The sunshine flooded in and in the midst of it stood Aderhold. He looked at her quietly and kindly. “I came again but to see if you were well and lacked naught.”

“I lack naught, thank you, sir,” said Joan. “And I am well—O me, O me, I would that it had taken me, too! O father, father!”

She leaned against the wall, shaken with dry sobs. The fit did not last; she was resolute enough. She straightened herself. “I’ve done what you told me to. Yesterday I washed and cleaned and let the sun in everywhere, and burned in the room the powder you gave me. Everything is clean—and lonely. No, I don’t feel badly anywhere. I feel terribly strong, as though I would live to be an old woman.... I miss father—I miss father!”

“It looks so clean and bright,” said Aderhold, “and your cat purring there on the hearth. Your father went very quickly, and without much suffering. His presence will come back to you, and you will take comfort in it. You will feel it in this room, and upon this doorstep, and out here among the fruit trees, and under the stars at night.”

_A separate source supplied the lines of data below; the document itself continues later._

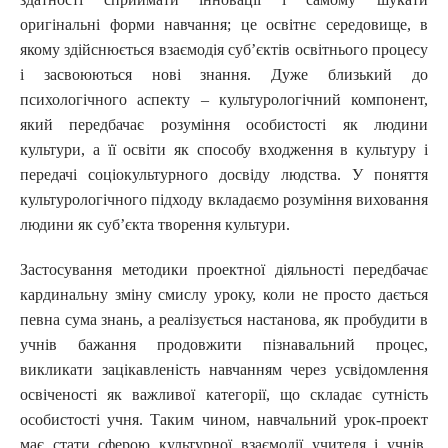
оригінальні форми навчання; це освітнє середовище, в
якому здійснюється взаємодія суб’єктів освітнього процесу
і засвоюються нові знання. Дуже близький до
психологічного аспекту – культурологічний компонент,
який передбачає розуміння особистості як людини
культури, а її освіти як способу входження в культуру і
передачі соціокультурного досвіду людства. У поняття
культурологічного підходу вкладаємо розуміння виховання
людини як суб’єкта творення культури.
Застосування методики проектної діяльності передбачає
кардинальну зміну смислу уроку, коли не просто дається
певна сума знань, а реалізується настанова, як пробудити в
учнів бажання продовжити пізнавальний процес,
викликати зацікавленість навчанням через усвідомлення
освіченості як важливої категорії, що складає сутність
особистості учня. Таким чином, навчальний урок-проект
має стати сферою культурної взаємодії учителя і учнів,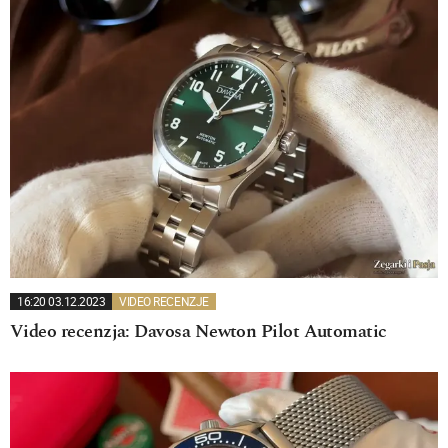
16:20 03.12.2023
VIDEO RECENZJE
Video recenzja: Davosa Newton Pilot Automatic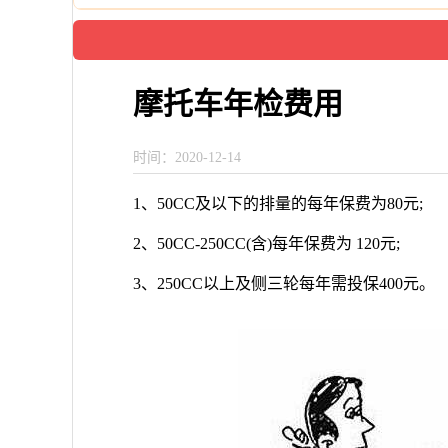
摩托车年检费用
时间：2020-12-14
1、50CC及以下的排量的每年保费为80元;
2、50CC-250CC(含)每年保费为 120元;
3、250CC以上及侧三轮每年需投保400元。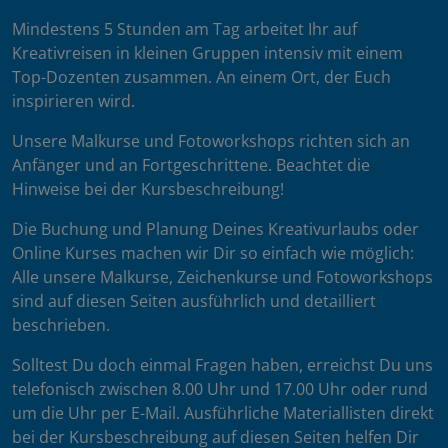
Mindestens 5 Stunden am Tag arbeitet Ihr auf
Kreativreisen in kleinen Gruppen intensiv mit einem
Top-Dozenten zusammen. An einem Ort, der Euch
inspirieren wird.
Unsere Malkurse und Fotoworkshops richten sich an
Anfänger und an Fortgeschrittene. Beachtet die
Hinweise bei der Kursbeschreibung!
Die Buchung und Planung Deines Kreativurlaubs oder
Online Kurses machen wir Dir so einfach wie möglich:
Alle unsere Malkurse, Zeichenkurse und Fotoworkshops
sind auf diesen Seiten ausführlich und detailliert
beschrieben.
Solltest Du doch einmal Fragen haben, erreichst Du uns
telefonisch zwischen 8.00 Uhr und 17.00 Uhr oder rund
um die Uhr per E-Mail. Ausführliche Materiallisten direkt
bei der Kursbeschreibung auf diesen Seiten helfen Dir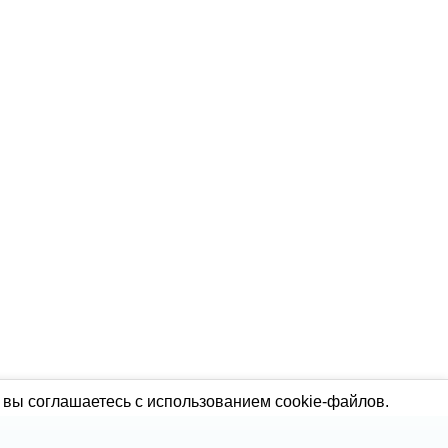
 вы соглашаетесь с использованием cookie-файлов.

“Aye,” said Joan, “I think it too. But now—” She stood beside him on the doorstep, looking out past the budding trees to the gate and the misty green twisted path that led at last to the village road. Overhead drove a fleecy drift of clouds with islands of blue. “All last night the countryside mourned low and wailed. It was the wind, but I knew it was the other too! It is sad for miles and miles to be so woeful.”

“The sickness is greatly lessening. By the time the spring is strongly here it will be over and Hawthorn beginning to forget.—You have been here now three days alone. Has no one come to enquire or help?”

“Mother Spuraway from beyond the mill-race came. No one else.”

“In a time like this all fear all. But presently friends will find out friends again.”